Electric energy of both charging and discharging is converted into heat (i. e., warms the cell) at the rate (i. e., heating power) $I (U_{OCV} - U_{t})$, where $U_{OCV}$ is Cell open-circuit voltage and $U_{t}$ is Cell terminal voltage.
Another way to present the Joule heating rate is $I^2R$, where $R$ is the total cell resistance, i. e. a combination of Cell internal resistance and "diffusion resistance" (causing Cell diffusion voltage). However, this form of calculating Joule heating ignores the contribution of Cell voltage hysteresis.
The sum of Joule heating during both charge and discharge of the cell is proportional to the area between the charge and discharge cell terminal voltage curves plotted on the same chart, that's why Joule heating is called overvoltage loss in [2]:
Joule heating is also called irreversible resistive heating or simply irreversible heating in [5].
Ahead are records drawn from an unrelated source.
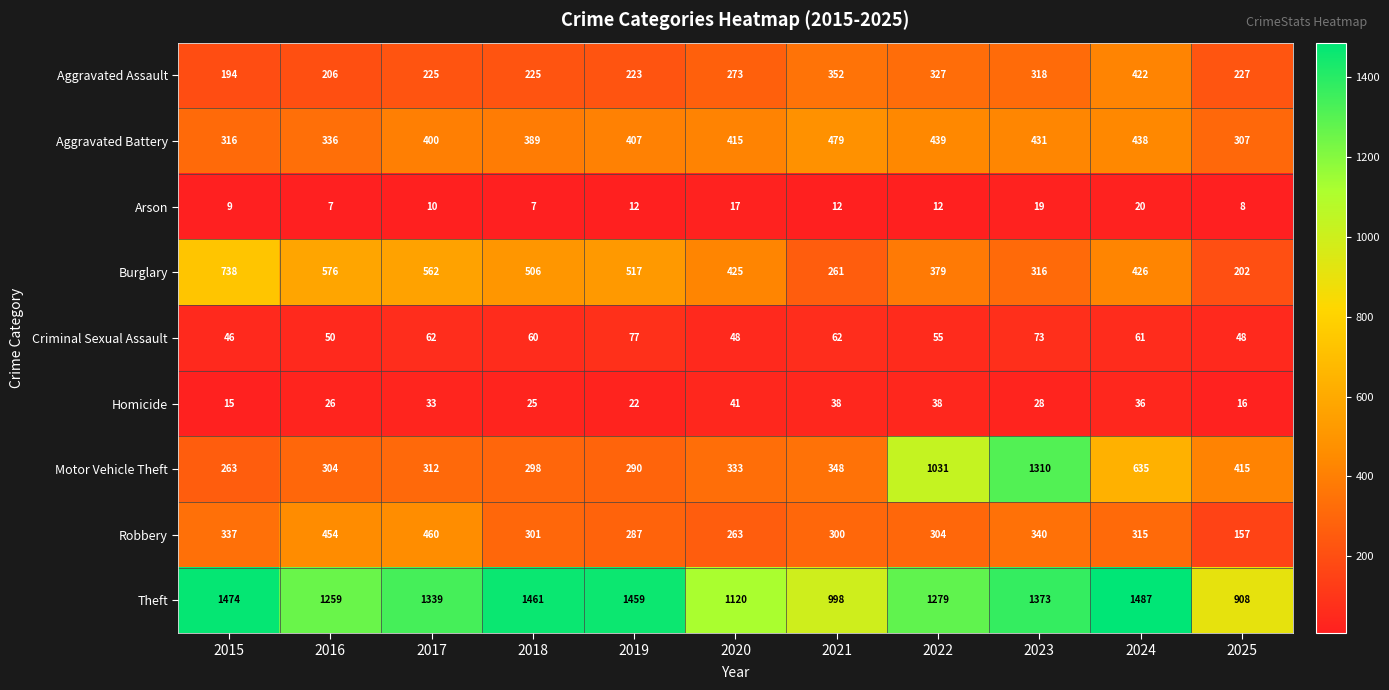

At which label does Aggravated Battery reach its peak?

2021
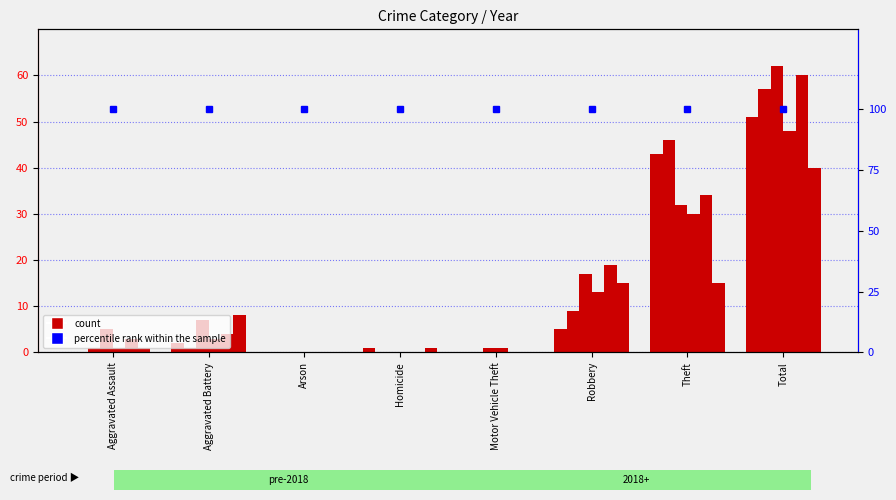

At which category is the sum across all series the highest?

Total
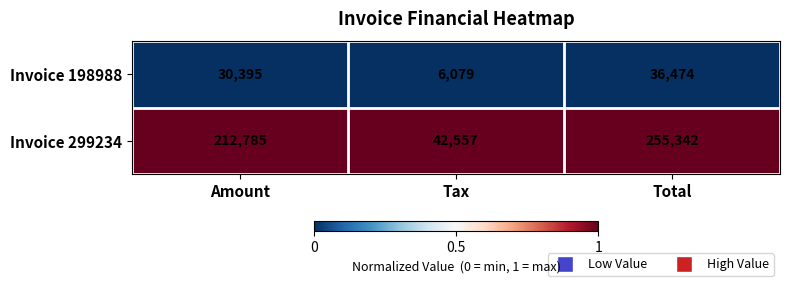

Reading left to right, what are all the values shown in this chart?

Invoice 198988: 30395	6079	36474
Invoice 299234: 212785	42557	255342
The process of Lithium ions de-intercalating from the cathode and intercalating into anode when the cell is charged, or the reverse process when the cell is discharge can be exothermic or endothermic itself.
Reaction heat is also called reversible entropic heat in [1] (or simply entropic heat in [5]), and is governed by entropic potential (see the chart below).
Unlike Joule heating, which is always positive, reaction heating during charge is negative in the low state-of-charge range and is positive in the high state-of-charge range, and strictly reversed during discharge: positive in the low state-of-charge and negative in the high state-of-charge range (in an Lithium manganese oxide cell):
Picture from [1]
The negative reaction heating in the beginning of charge is higher than the Joule heating, therefore, a cell can slightly cool down in the beginning of charge at a low charging rate:
Picture from [3]. Battery surface temperature ("Can tempereature") vs. capacity during rate testing of the cells used in this study under charge (c) and discharge (d).
When the cell is charged or discharged, especially at high currents, ion concentration becomes inhomogeneous, e. g. the electrode particles close to the separator are more (or less) lithiated than the electrode particles close to the current collector, due to gradients in current density. There are also area inhomogeneities (e. g. parts of the electrode closer to the current collector tab are lithiated differently than the parts of the electrode farther from the current collector tab, or on the edges of the roll) and Lithium ion concentration gradients within electrolyte.
When the current is turned off, these inhomogeneities spontaneously relax with a heating effect. In theory, this heating can be positive as well as negative.
Heating in mixing process (or heat of mixing) is a term from [1]. In [4], this source of heating is called entropic heat generation, which is very close to reversible entropic heat term used for reaction heat in [1]. Be careful not to confuse them!
[1] says that heating in mixing process is negligible, but [4] says that it could be 5-10% of the total heat losses in a cell. I think this discrepancy is due to the confusion in attribution of Cell diffusion voltage (which is caused by the ion concentration gradient within electrode particles) to either heating of mixing or Joule heating. [5] classifies the contribution of ion concentration gradients within electrode particles as a part of heating of mixing, and [4] may follow this classification. [1] apparently attributes cell diffusion resistance to Joule heating
There are some side reactions in a cell when it's charged (Coulombic efficiency is never exactly 100%). If these side reactions are exothermic, this heats the cell. However, this source of heat losses in a cell is negligible.